■ WHAT TO DO: Could you rewrite the data below with "Grand Prix des Lectrices Elle 2019" replaced by "Grand Prix des Lectrices Elle 2020" and everything else left unchanged?

[Page-level text extractions]
*****

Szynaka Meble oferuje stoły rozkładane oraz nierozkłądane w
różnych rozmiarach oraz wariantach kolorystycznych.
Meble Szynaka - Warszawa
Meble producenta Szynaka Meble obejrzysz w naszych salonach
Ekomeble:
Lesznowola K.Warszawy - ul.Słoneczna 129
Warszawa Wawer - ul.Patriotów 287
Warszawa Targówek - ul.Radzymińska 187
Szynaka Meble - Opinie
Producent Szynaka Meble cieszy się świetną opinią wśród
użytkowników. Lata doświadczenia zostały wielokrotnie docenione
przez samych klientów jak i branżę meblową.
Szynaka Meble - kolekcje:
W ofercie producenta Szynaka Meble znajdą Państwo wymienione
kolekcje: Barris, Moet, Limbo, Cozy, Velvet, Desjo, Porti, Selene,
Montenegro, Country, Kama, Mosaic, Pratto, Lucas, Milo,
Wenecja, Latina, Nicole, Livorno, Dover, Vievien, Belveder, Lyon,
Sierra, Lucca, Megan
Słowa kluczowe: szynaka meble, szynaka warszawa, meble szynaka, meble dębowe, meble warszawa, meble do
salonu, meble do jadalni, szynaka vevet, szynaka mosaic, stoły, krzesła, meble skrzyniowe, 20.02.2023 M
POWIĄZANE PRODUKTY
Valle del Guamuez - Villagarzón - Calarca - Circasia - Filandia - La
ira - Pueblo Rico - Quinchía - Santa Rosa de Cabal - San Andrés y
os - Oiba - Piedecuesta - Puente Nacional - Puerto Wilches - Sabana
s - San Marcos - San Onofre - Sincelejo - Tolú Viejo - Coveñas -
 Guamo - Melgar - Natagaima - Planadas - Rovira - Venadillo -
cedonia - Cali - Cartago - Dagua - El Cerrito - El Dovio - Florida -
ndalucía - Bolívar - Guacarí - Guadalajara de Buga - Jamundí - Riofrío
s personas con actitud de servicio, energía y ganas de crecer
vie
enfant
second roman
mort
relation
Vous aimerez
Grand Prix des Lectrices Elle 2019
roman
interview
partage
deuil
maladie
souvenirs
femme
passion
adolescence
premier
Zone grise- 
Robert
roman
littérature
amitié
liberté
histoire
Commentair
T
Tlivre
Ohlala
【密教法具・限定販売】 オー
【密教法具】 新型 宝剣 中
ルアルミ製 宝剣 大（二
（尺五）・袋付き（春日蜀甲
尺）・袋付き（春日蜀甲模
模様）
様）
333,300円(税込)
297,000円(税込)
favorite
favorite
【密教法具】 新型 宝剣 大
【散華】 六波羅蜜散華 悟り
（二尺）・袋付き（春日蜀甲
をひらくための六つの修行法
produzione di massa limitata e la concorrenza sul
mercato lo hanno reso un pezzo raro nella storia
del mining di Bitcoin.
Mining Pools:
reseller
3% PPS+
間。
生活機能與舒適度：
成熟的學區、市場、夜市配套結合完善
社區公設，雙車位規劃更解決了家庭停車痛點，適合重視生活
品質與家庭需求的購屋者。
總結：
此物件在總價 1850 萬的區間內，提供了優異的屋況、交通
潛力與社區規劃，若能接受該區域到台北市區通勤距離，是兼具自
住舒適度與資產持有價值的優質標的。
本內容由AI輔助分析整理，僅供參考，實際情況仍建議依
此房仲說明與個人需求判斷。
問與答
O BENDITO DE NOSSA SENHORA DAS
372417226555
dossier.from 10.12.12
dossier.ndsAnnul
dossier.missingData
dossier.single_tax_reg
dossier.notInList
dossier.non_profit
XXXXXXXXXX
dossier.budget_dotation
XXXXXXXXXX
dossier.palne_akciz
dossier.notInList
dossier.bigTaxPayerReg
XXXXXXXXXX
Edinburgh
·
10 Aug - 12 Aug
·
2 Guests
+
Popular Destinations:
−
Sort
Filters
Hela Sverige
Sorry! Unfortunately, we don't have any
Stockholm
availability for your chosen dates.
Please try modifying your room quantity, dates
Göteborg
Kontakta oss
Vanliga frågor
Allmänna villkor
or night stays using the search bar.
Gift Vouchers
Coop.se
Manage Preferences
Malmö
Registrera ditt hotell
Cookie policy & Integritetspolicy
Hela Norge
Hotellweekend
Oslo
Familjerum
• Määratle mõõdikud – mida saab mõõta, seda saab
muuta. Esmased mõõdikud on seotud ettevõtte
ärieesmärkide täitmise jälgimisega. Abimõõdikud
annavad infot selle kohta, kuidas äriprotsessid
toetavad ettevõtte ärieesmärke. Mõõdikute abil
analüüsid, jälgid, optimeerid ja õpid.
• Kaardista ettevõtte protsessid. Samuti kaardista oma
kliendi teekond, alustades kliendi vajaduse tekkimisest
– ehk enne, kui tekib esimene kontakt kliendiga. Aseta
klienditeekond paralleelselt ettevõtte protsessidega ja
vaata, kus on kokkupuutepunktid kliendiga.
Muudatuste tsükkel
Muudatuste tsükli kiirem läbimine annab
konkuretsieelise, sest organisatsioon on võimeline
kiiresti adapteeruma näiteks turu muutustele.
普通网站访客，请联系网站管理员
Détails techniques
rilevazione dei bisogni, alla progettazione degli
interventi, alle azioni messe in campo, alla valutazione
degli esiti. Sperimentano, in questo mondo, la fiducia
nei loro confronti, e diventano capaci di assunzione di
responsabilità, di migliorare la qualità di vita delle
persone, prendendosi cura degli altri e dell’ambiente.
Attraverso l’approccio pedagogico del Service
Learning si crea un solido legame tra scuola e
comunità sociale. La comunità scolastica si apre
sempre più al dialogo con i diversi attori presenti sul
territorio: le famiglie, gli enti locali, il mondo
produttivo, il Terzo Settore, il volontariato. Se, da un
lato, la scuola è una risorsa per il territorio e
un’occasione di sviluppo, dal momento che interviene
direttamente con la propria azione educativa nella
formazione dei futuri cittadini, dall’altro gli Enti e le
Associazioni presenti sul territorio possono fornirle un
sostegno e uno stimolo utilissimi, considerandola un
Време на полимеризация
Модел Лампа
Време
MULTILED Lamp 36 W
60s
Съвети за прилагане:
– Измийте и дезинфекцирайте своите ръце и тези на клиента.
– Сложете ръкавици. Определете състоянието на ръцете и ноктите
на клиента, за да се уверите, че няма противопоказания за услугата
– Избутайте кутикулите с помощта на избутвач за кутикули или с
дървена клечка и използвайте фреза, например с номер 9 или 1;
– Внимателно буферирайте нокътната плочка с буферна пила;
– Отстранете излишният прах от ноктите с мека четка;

*****

■ SOLUTION:
Szynaka Meble oferuje stoły rozkładane oraz nierozkłądane w
różnych rozmiarach oraz wariantach kolorystycznych.
Meble Szynaka - Warszawa
Meble producenta Szynaka Meble obejrzysz w naszych salonach
Ekomeble:
Lesznowola K.Warszawy - ul.Słoneczna 129
Warszawa Wawer - ul.Patriotów 287
Warszawa Targówek - ul.Radzymińska 187
Szynaka Meble - Opinie
Producent Szynaka Meble cieszy się świetną opinią wśród
użytkowników. Lata doświadczenia zostały wielokrotnie docenione
przez samych klientów jak i branżę meblową.
Szynaka Meble - kolekcje:
W ofercie producenta Szynaka Meble znajdą Państwo wymienione
kolekcje: Barris, Moet, Limbo, Cozy, Velvet, Desjo, Porti, Selene,
Montenegro, Country, Kama, Mosaic, Pratto, Lucas, Milo,
Wenecja, Latina, Nicole, Livorno, Dover, Vievien, Belveder, Lyon,
Sierra, Lucca, Megan
Słowa kluczowe: szynaka meble, szynaka warszawa, meble szynaka, meble dębowe, meble warszawa, meble do
salonu, meble do jadalni, szynaka vevet, szynaka mosaic, stoły, krzesła, meble skrzyniowe, 20.02.2023 M
POWIĄZANE PRODUKTY
Valle del Guamuez - Villagarzón - Calarca - Circasia - Filandia - La
ira - Pueblo Rico - Quinchía - Santa Rosa de Cabal - San Andrés y
os - Oiba - Piedecuesta - Puente Nacional - Puerto Wilches - Sabana
s - San Marcos - San Onofre - Sincelejo - Tolú Viejo - Coveñas -
 Guamo - Melgar - Natagaima - Planadas - Rovira - Venadillo -
cedonia - Cali - Cartago - Dagua - El Cerrito - El Dovio - Florida -
ndalucía - Bolívar - Guacarí - Guadalajara de Buga - Jamundí - Riofrío
s personas con actitud de servicio, energía y ganas de crecer
vie
enfant
second roman
mort
relation
Vous aimerez
Grand Prix des Lectrices Elle 2020
roman
interview
partage
deuil
maladie
souvenirs
femme
passion
adolescence
premier
Zone grise- 
Robert
roman
littérature
amitié
liberté
histoire
Commentair
T
Tlivre
Ohlala
【密教法具・限定販売】 オー
【密教法具】 新型 宝剣 中
ルアルミ製 宝剣 大（二
（尺五）・袋付き（春日蜀甲
尺）・袋付き（春日蜀甲模
模様）
様）
333,300円(税込)
297,000円(税込)
favorite
favorite
【密教法具】 新型 宝剣 大
【散華】 六波羅蜜散華 悟り
（二尺）・袋付き（春日蜀甲
をひらくための六つの修行法
produzione di massa limitata e la concorrenza sul
mercato lo hanno reso un pezzo raro nella storia
del mining di Bitcoin.
Mining Pools:
reseller
3% PPS+
間。
生活機能與舒適度：
成熟的學區、市場、夜市配套結合完善
社區公設，雙車位規劃更解決了家庭停車痛點，適合重視生活
品質與家庭需求的購屋者。
總結：
此物件在總價 1850 萬的區間內，提供了優異的屋況、交通
潛力與社區規劃，若能接受該區域到台北市區通勤距離，是兼具自
住舒適度與資產持有價值的優質標的。
本內容由AI輔助分析整理，僅供參考，實際情況仍建議依
此房仲說明與個人需求判斷。
問與答
O BENDITO DE NOSSA SENHORA DAS
372417226555
dossier.from 10.12.12
dossier.ndsAnnul
dossier.missingData
dossier.single_tax_reg
dossier.notInList
dossier.non_profit
XXXXXXXXXX
dossier.budget_dotation
XXXXXXXXXX
dossier.palne_akciz
dossier.notInList
dossier.bigTaxPayerReg
XXXXXXXXXX
Edinburgh
·
10 Aug - 12 Aug
·
2 Guests
+
Popular Destinations:
−
Sort
Filters
Hela Sverige
Sorry! Unfortunately, we don't have any
Stockholm
availability for your chosen dates.
Please try modifying your room quantity, dates
Göteborg
Kontakta oss
Vanliga frågor
Allmänna villkor
or night stays using the search bar.
Gift Vouchers
Coop.se
Manage Preferences
Malmö
Registrera ditt hotell
Cookie policy & Integritetspolicy
Hela Norge
Hotellweekend
Oslo
Familjerum
• Määratle mõõdikud – mida saab mõõta, seda saab
muuta. Esmased mõõdikud on seotud ettevõtte
ärieesmärkide täitmise jälgimisega. Abimõõdikud
annavad infot selle kohta, kuidas äriprotsessid
toetavad ettevõtte ärieesmärke. Mõõdikute abil
analüüsid, jälgid, optimeerid ja õpid.
• Kaardista ettevõtte protsessid. Samuti kaardista oma
kliendi teekond, alustades kliendi vajaduse tekkimisest
– ehk enne, kui tekib esimene kontakt kliendiga. Aseta
klienditeekond paralleelselt ettevõtte protsessidega ja
vaata, kus on kokkupuutepunktid kliendiga.
Muudatuste tsükkel
Muudatuste tsükli kiirem läbimine annab
konkuretsieelise, sest organisatsioon on võimeline
kiiresti adapteeruma näiteks turu muutustele.
普通网站访客，请联系网站管理员
Détails techniques
rilevazione dei bisogni, alla progettazione degli
interventi, alle azioni messe in campo, alla valutazione
degli esiti. Sperimentano, in questo mondo, la fiducia
nei loro confronti, e diventano capaci di assunzione di
responsabilità, di migliorare la qualità di vita delle
persone, prendendosi cura degli altri e dell’ambiente.
Attraverso l’approccio pedagogico del Service
Learning si crea un solido legame tra scuola e
comunità sociale. La comunità scolastica si apre
sempre più al dialogo con i diversi attori presenti sul
territorio: le famiglie, gli enti locali, il mondo
produttivo, il Terzo Settore, il volontariato. Se, da un
lato, la scuola è una risorsa per il territorio e
un’occasione di sviluppo, dal momento che interviene
direttamente con la propria azione educativa nella
formazione dei futuri cittadini, dall’altro gli Enti e le
Associazioni presenti sul territorio possono fornirle un
sostegno e uno stimolo utilissimi, considerandola un
Време на полимеризация
Модел Лампа
Време
MULTILED Lamp 36 W
60s
Съвети за прилагане:
– Измийте и дезинфекцирайте своите ръце и тези на клиента.
– Сложете ръкавици. Определете състоянието на ръцете и ноктите
на клиента, за да се уверите, че няма противопоказания за услугата
– Избутайте кутикулите с помощта на избутвач за кутикули или с
дървена клечка и използвайте фреза, например с номер 9 или 1;
– Внимателно буферирайте нокътната плочка с буферна пила;
– Отстранете излишният прах от ноктите с мека четка;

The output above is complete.